IMO, to give yourself the best chance of success, diversify your business model. Do other things along with PP work. Operate with the goal of eventually using PP work as fill in work, and work hard on growing other parts of your business. This way you put yourself in a position where you can only accept PP work that is truly profitable.


Good Luck!


----------



## Field Audit Services LLC (Mar 24, 2013)

> IMO, to give yourself the best chance of success, diversify your business model. Do other things along with PP work.


Or in laymans terms, subsidize the PP work with other work from other industries...


----------



## REOmadness (Jun 8, 2013)

if you have the equipment and/or skills to work in this industry then you have the ability to use them elsewhere to make a real living. You will have to go find the work instead of waiting for a nat or reg to drop it in your lap like most here do then whine when there is nothing to do. If you want a real future then you will have to leave pp work in the dust. Unfortunately this industry attacks people who can't do anything else so there will always be job insecurity.


----------



## Trey9007 (Nov 20, 2013)

Field Audit Services LLC said:


> Or in laymans terms, subsidize the PP work with other work from other industries...


Thats really NOT what I'm saying. PP work is fine and can stand on its own financially. But only if you accept the work that is truly profitable. PP work is not much different from other industrys. A lot depends on your source of work.

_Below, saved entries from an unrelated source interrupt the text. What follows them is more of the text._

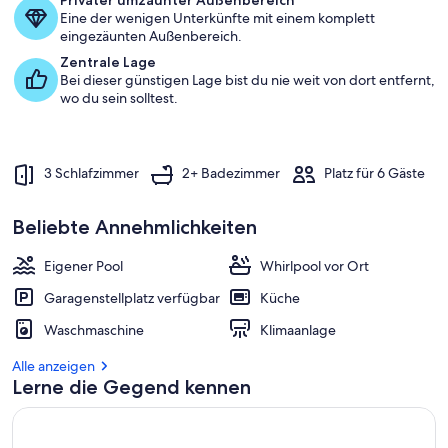
Privater umzäunter Außenbereich
Eine der wenigen Unterkünfte mit einem komplett
eingezäunten Außenbereich.
Zentrale Lage
Bei dieser günstigen Lage bist du nie weit von dort entfernt,
wo du sein solltest.
3 Schlafzimmer
2+ Badezimmer
Platz für 6 Gäste
Beliebte Annehmlichkeiten
Eigener Pool
Whirlpool vor Ort
Garagenstellplatz verfügbar
Küche
Waschmaschine
Klimaanlage
Alle anzeigen
Lerne die Gegend kennen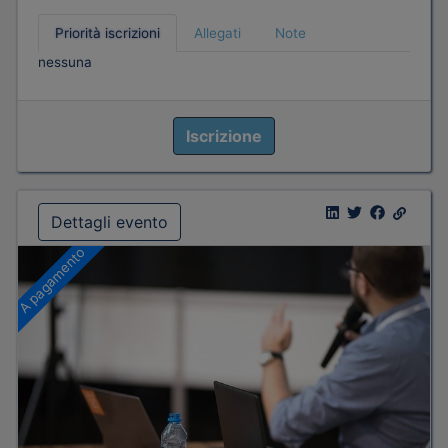
Priorità iscrizioni
Allegati
Note
nessuna
Iscrizione
Dettagli evento
A pagamento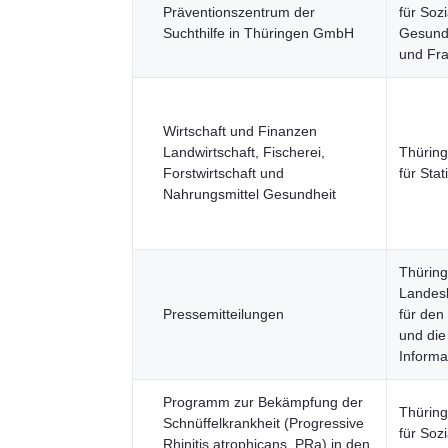
Präventionszentrum der
für Sozi
Suchthilfe in Thüringen GmbH
Gesundh
und Fr
Wirtschaft und Finanzen
Landwirtschaft, Fischerei,
Thürin
Forstwirtschaft und
für Stati
Nahrungsmittel Gesundheit
Thüring
Landesb
Pressemitteilungen
für den
und die
Informat
Programm zur Bekämpfung der
Thüring
Schnüffelkrankheit (Progressive
für Sozi
Rhinitis atrophicans, PRa) in den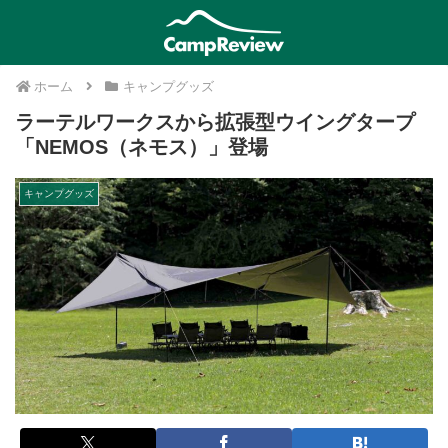
ホーム
キャンプグッズ
ラーテルワークスから拡張型ウイングタープ
「NEMOS（ネモス）」登場
キャンプグッズ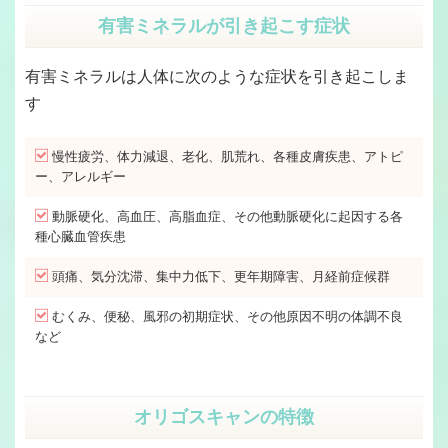
有害ミネラルが引き起こす症状
有害ミネラルは人体に次のような症状を引き起こしま
す
慢性疲労、体力減退、老化、肌荒れ、各種皮膚疾患、アトピ
ー、アレルギー
動脈硬化、高血圧、高脂血症、その他動脈硬化に起因する各
種心臓血管疾患
頭痛、気分沈滞、集中力低下、更年期障害、月経前症候群
むくみ、便秘、風邪の初期症状、その他原因不明の体調不良
など
オリゴスキャンの特徴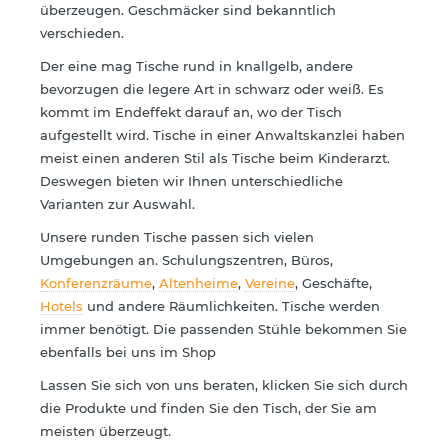
überzeugen. Geschmäcker sind bekanntlich
verschieden.
Der eine mag Tische rund in knallgelb, andere
bevorzugen die legere Art in schwarz oder weiß. Es
kommt im Endeffekt darauf an, wo der Tisch
aufgestellt wird. Tische in einer Anwaltskanzlei haben
meist einen anderen Stil als Tische beim Kinderarzt.
Deswegen bieten wir Ihnen unterschiedliche
Varianten zur Auswahl.
Unsere runden Tische passen sich vielen
Umgebungen an. Schulungszentren, Büros,
Konferenzräume
,
Altenheime
,
Vereine
, Geschäfte,
Hotels
und andere Räumlichkeiten. Tische werden
immer benötigt. Die passenden Stühle bekommen Sie
ebenfalls bei uns im Shop
Lassen Sie sich von uns beraten, klicken Sie sich durch
die Produkte und finden Sie den Tisch, der Sie am
meisten überzeugt.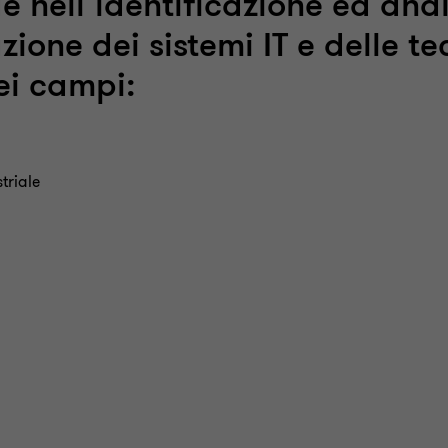
nell’identificazione ed analis
zione dei sistemi IT e delle te
ei campi:
triale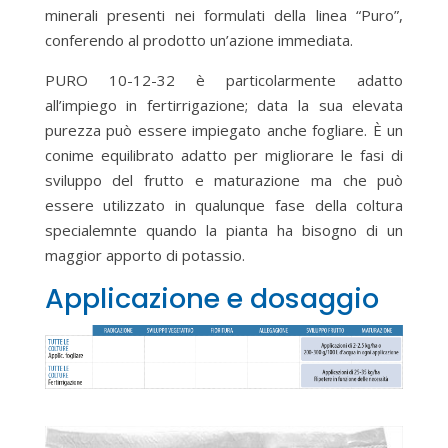
minerali presenti nei formulati della linea “Puro”,
conferendo al prodotto un’azione immediata.
PURO 10-12-32 è particolarmente adatto
all’impiego in fertirrigazione; data la sua elevata
purezza può essere impiegato anche fogliare. È un
conime equilibrato adatto per migliorare le fasi di
sviluppo del frutto e maturazione ma che può
essere utilizzato in qualunque fase della coltura
specialemnte quando la pianta ha bisogno di un
maggior apporto di potassio.
Applicazione e dosaggio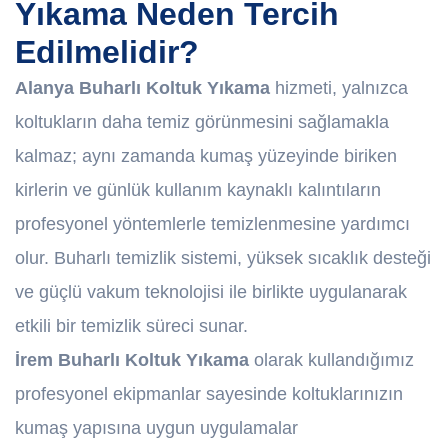
Yıkama Neden Tercih
Edilmelidir?
Alanya Buharlı Koltuk Yıkama
hizmeti, yalnızca
koltukların daha temiz görünmesini sağlamakla
kalmaz; aynı zamanda kumaş yüzeyinde biriken
kirlerin ve günlük kullanım kaynaklı kalıntıların
profesyonel yöntemlerle temizlenmesine yardımcı
olur. Buharlı temizlik sistemi, yüksek sıcaklık desteği
ve güçlü vakum teknolojisi ile birlikte uygulanarak
etkili bir temizlik süreci sunar.
İrem Buharlı Koltuk Yıkama
olarak kullandığımız
profesyonel ekipmanlar sayesinde koltuklarınızın
kumaş yapısına uygun uygulamalar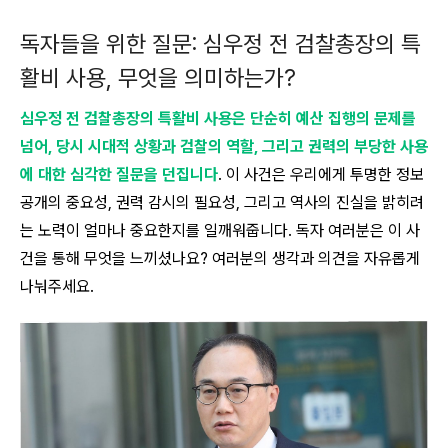
독자들을 위한 질문: 심우정 전 검찰총장의 특
활비 사용, 무엇을 의미하는가?
심우정 전 검찰총장의 특활비 사용은 단순히 예산 집행의 문제를
넘어, 당시 시대적 상황과 검찰의 역할, 그리고 권력의 부당한 사용
에 대한 심각한 질문을 던집니다
. 이 사건은 우리에게 투명한 정보
공개의 중요성, 권력 감시의 필요성, 그리고 역사의 진실을 밝히려
는 노력이 얼마나 중요한지를 일깨워줍니다. 독자 여러분은 이 사
건을 통해 무엇을 느끼셨나요? 여러분의 생각과 의견을 자유롭게
나눠주세요.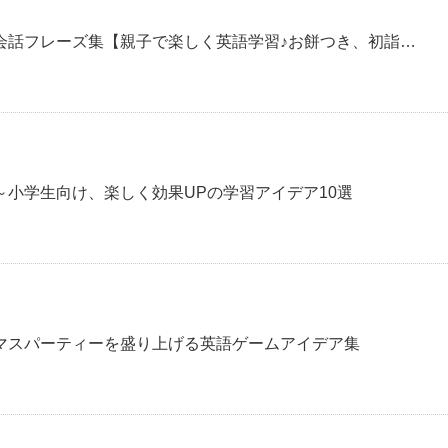
会話フレーズ集【親子で楽しく英語学習♪お餅つき、初詣…
小学生向け、楽しく効果UPの学習アイデア10選
マスパーティーを盛り上げる英語ゲームアイデア集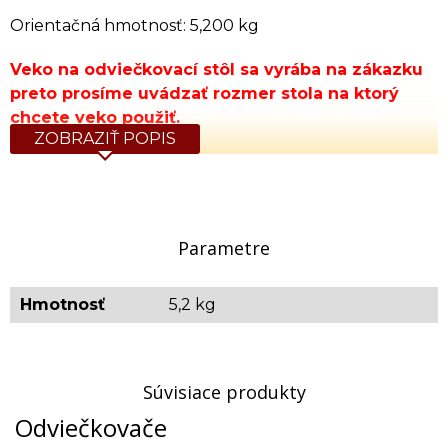
Orientačná hmotnosť: 5,200 kg
Veko na odviečkovací stôl sa vyrába na zákazku
preto prosíme uvádzať rozmer stola na ktorý
chcete veko použiť.
ZOBRAZIŤ POPIS
Parametre
Hmotnosť
5,2 kg
Súvisiace produkty
Odviečkovače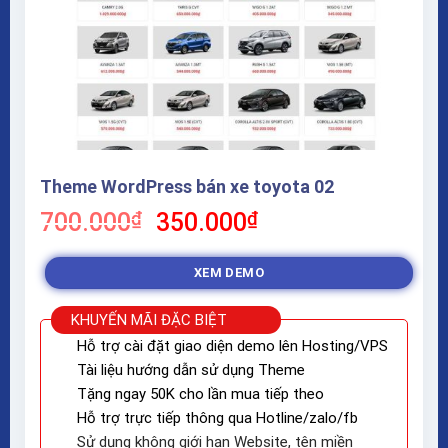
Theme WordPress bán xe toyota 02
Giá
Giá
700.000
₫
350.000
₫
gốc
hiện
là:
tại
XEM DEMO
700.000₫.
là:
350.000₫.
KHUYẾN MÃI ĐẶC BIỆT
Hỗ trợ cài đặt giao diện demo lên Hosting/VPS
Tài liệu hướng dẫn sử dụng Theme
Tặng ngay 50K cho lần mua tiếp theo
Hỗ trợ trực tiếp thông qua Hotline/zalo/fb
Sử dụng không giới hạn Website, tên miền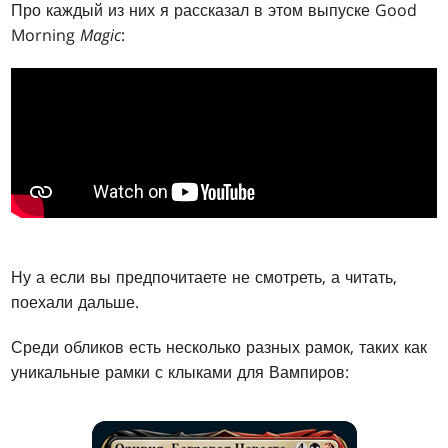
Про каждый из них я рассказал в этом выпуске Good
Morning
Magic
:
Ну а если вы предпочитаете не смотреть, а читать,
поехали дальше.
Среди обликов есть несколько разных рамок, таких как
уникальные рамки с клыками для Вампиров: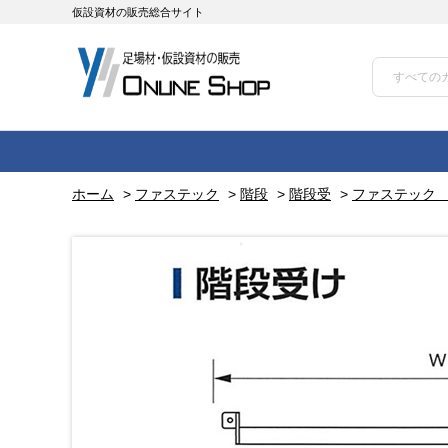
仮設資材の販売総合サイト
ホーム
>
ファステック
>
階段
>
階段受
>
ファステック 階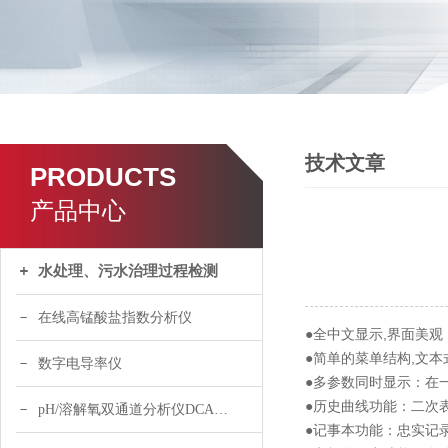
技术文章
PRODUCTS
产品中心
水处理、污水治理过程检测
在线高锰酸盐指数分析仪
●全中文显示,界面美
●简单的菜单结构,文
数字电导率仪
●多参数同时显示：在
●历史曲线功能：二次
pH/溶解氧双通道分析仪DCA120
●记事本功能：忠实记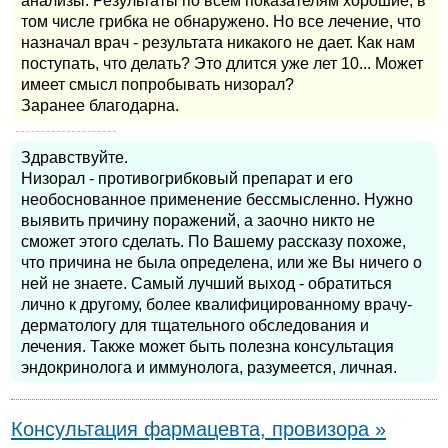
анализы. Результаты по всем показателям хорошие, в
том числе грибка не обнаружено. Но все лечение, что
назначал врач - результата никакого не дает. Как нам
поступать, что делать? Это длится уже лет 10... Может
имеет смысл попробывать низорал?
Заранее благодарна.
Здравствуйте.
Низорал - противогрибковый препарат и его
необоснованное применение бессмысленно. Нужно
выявить причину поражений, а заочно никто не
сможет этого сделать. По Вашему рассказу похоже,
что причина не была определена, или же Вы ничего о
ней не знаете. Самый лучший выход - обратиться
лично к другому, более квалифицированному врачу-
дерматологу для тщательного обследования и
лечения. Также может быть полезна консультация
эндокринолога и иммунолога, разумеется, личная.
Консультация фармацевта, провизора »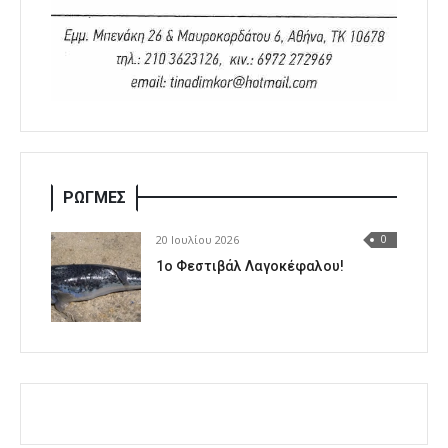
ΡΩΓΜΕΣ
20 Ιουλίου 2026
0
1o Φεστιβάλ Λαγοκέφαλου!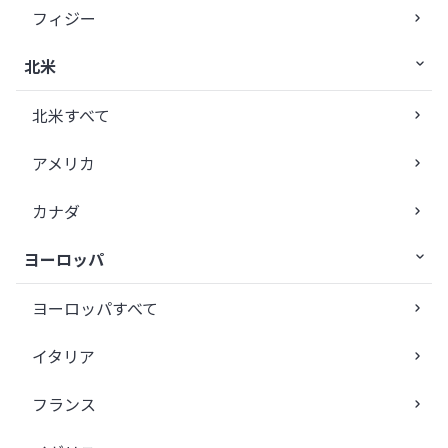
フィジー
北米
北米すべて
アメリカ
カナダ
ヨーロッパ
ヨーロッパすべて
イタリア
フランス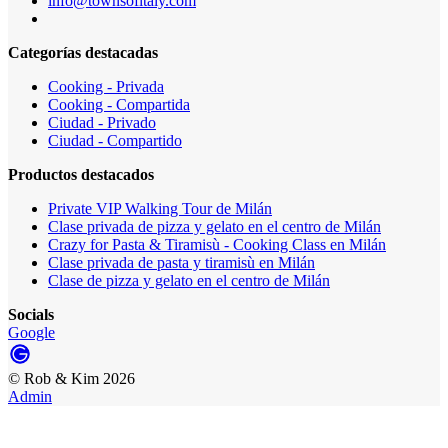
info@townsofitaly.com
Categorías destacadas
Cooking - Privada
Cooking - Compartida
Ciudad - Privado
Ciudad - Compartido
Productos destacados
Private VIP Walking Tour de Milán
Clase privada de pizza y gelato en el centro de Milán
Crazy for Pasta & Tiramisù - Cooking Class en Milán
Clase privada de pasta y tiramisù en Milán
Clase de pizza y gelato en el centro de Milán
Socials
Google
©
Rob & Kim
2026
Admin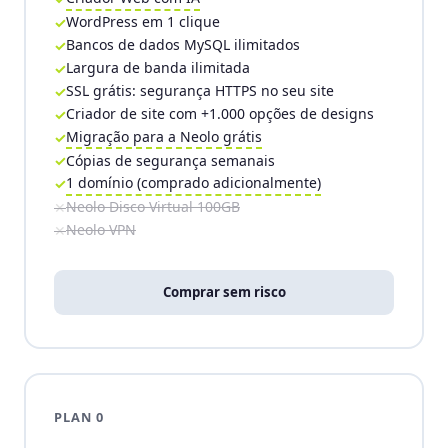
WordPress em 1 clique
Bancos de dados MySQL ilimitados
Largura de banda ilimitada
SSL grátis: segurança HTTPS no seu site
Criador de site com +1.000 opções de designs
Migração para a Neolo grátis
Cópias de segurança semanais
1 domínio (comprado adicionalmente)
Neolo Disco Virtual 100GB
Neolo VPN
Comprar sem risco
PLAN 0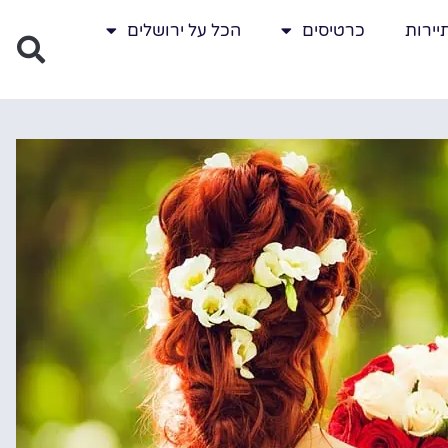
יירות
כרטיסים
הכל על ירושלים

In another line of work, we used the term 'fullfillment work' to describe work orders that orginate from, and are part of the National's Vendor Network (aka pyramid scheme). PP work that originates outside these networks are much more likely to be more profitable for most contractors.


----------



## thanohano44 (Aug 5, 2012)

K&L preservation said:


> no one is making money working for nationials or regionals.. read throughout this whole forum and you will find your answers.. its a industry in a downwards spiral.. only people making anything are the nats and regionals.. drive around and look for foreclosed homes and call the broker that is handling it. will take time but you will snag one or two, get a DUNS and gets some goverment contracts, get out there and start advertising for landscaping in the spring summer and fall and plow snow or do interior contruction in the winter depending where you live.. but dont fall for the bs the nats and regionals feed you..
> 
> happy holidays



Pp is just filler work. The unions will pay their people more.


----------



## LawnMowerMan (Apr 12, 2013)

Prather Guy said:


> Hi,
> 
> How does a small company (me, myself & I) manage with the requirements for all of the insurance requirements. My workload is low volume in the out skirts of the cities, which other subs don't necessarily want due to distances and low payouts.
> 
> ...


Your in Cali, so your hosed no matter what 

Go apply at Pelco.... After expenses, taxes and the work/time/equip maint/upload ratio you will make more $$ at a 40hr a week job over doing this alone...


----------



## Prather Guy (Sep 28, 2013)

Thanks for your comments. I agree with most of the items that have been expressed. This environment is definitely no longer a primary income business, nor was it a sole income for me. Like many others, getting a full time job is easier said than done. I'm going to presume that many doing this work today are doing it for that same reason.


----------



## GTX63 (Apr 12, 2012)

I spent 12 hours today sorting thru code trying to build a website for another field. That'll make you wish you were shoveling frozen diapers and dead cats into a trailer.


----------